While days like today don't happen all that often, and even though I have accomplished a lot, (my kids have been playing hard with me today, the house is clean, I got breakfast and lunch for the kids) I still feel like a failure today. No we didn't "get ready for the day". There are two loads of clean laundry waiting to out folded and out away and the dishes in the sink won't clean themselves for some reason. But does that mean I'm a failure?
I know it doesn't, so why do I feel like this?

It's simple really, I'm human.

Humanity is something that I think we tend to take for granted. We see ourselves as we think others see us.
In reality, if almost anyone came into my home right now, they would most likely see a lived in home that is relatively clean for having 4 kids there, happy children and a tied mommy who is doing a pretty good job. (Did I mention I haven't slept well the last few nights due to a teething toddler?)
Being human, however, I tend to be my own worst critic. If I knew no one would come over and I knew that I wouldn't have any company in the next 24 hours I would honestly probably be a lot more lenient toward myself today. But my husband will be home soon, and I have a friend coming over tomorrow morning to watch my kids bright and early so I can go to the temple.

I have an amazing husband who will come home soon and be grateful for watching over and caring for our children. He will be happy at how clean the house is (and to be completely honest, if it wasn't clean, he really wouldn't care) but I still worry about it. Tomorrow my friend would have the same attitude toward my house as she has toward her own, it's a house, and it's clean enough. Haha.
But I still worry.

These thoughts drive me crazy! I worry constantly over what others will think and what it comes down to really, is I worry that I don't think off it highly enough.

What kind of a person am I to not want to do the dishes?
How have you not even cared enough to get your kids or yourself dressed today?
What, you're too good to put clothes in the drawer?

All these things really don't matter. Because these thoughts are only Satan trying to bring me down. And for a minute today, he almost succeeded.

Because it's one of those days.
Not a bad day.
Not a particularly good day.
Just one of those days... And it's so hard! there's so much to do, I don't have any energy to do it and I really don't even care.
It would just be so much easier to give up.
Throw my hands up in the air and say, I QUIT!

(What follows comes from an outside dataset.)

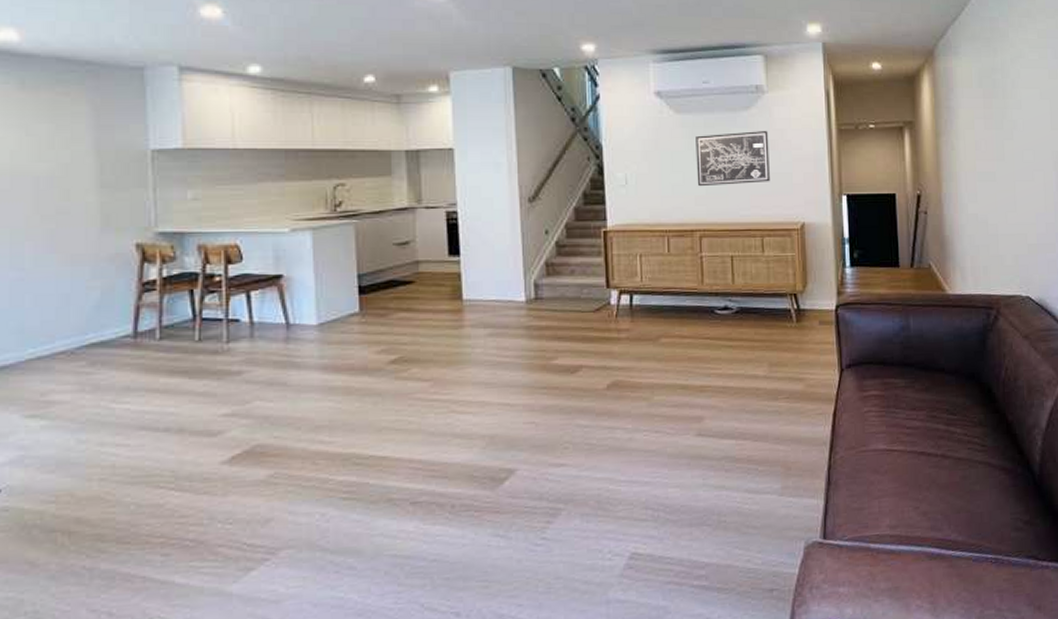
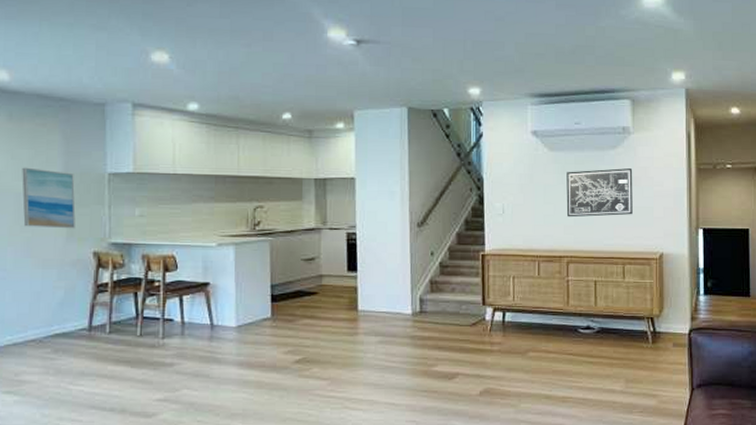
wall art: none [40,145,111,218] -> present [22,167,76,229]

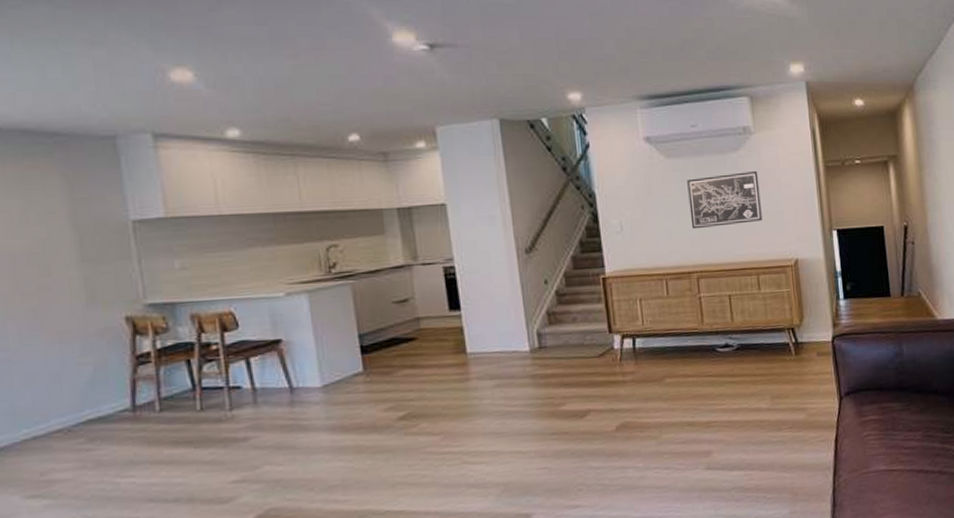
wall art: present [22,167,76,229] -> none [13,221,97,295]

But I have to remind myself, that yes it's one of those days.
Just one of those days.... Only one of those days! Just one!
Tomorrow will be different, could be worse, but most likely it'll be better.
Am I really gonna quit over one day?

Nope.
I'll keep on keepin' on.
Pressing forward
And fake it til I make it.

Why?
Because I've come WAY too far to quit because of just ONE stupid day...

Besides, we read constantly in the Book of Mormon, "It came to pass" it never came to stay.

Then, during conference, I had a moment of understanding that kind of defined what was really going on above:



Linda S. Reeves in her talk Saturday morning in General Conference April 2014 said, “It’s Ok if the house is a mess and the children are still in their pajamas and some responsibilities are left undone. The Only things that really need to be accomplished in the home are daily scripture study and prayer, and weekly family home evening.”


Like Sister Reeves, we try to do these things but they aren’t always the top priority. And, like her, amidst the chaos of everyday life they are sometimes neglected.


When we start focusing on these most important things, even if it means forgetting the chores, letting the kids run around in their pajamas and eating cold cereal for dinner and breakfast, after a while these practices will be more of a help and an enlightening tool that will allow the spirit in our homes and make all the chaos of daily life and home chores be lessened.


Stop beating yourself up over not keeping up with the dishes and letting your kids run around in pajamas. Focus on the better part and keep the spirit in your home. A bonus: the more the spirit is in your home the less you’ll feel guilty about the little things, because in the grand scheme of things, they won’t matter eternally.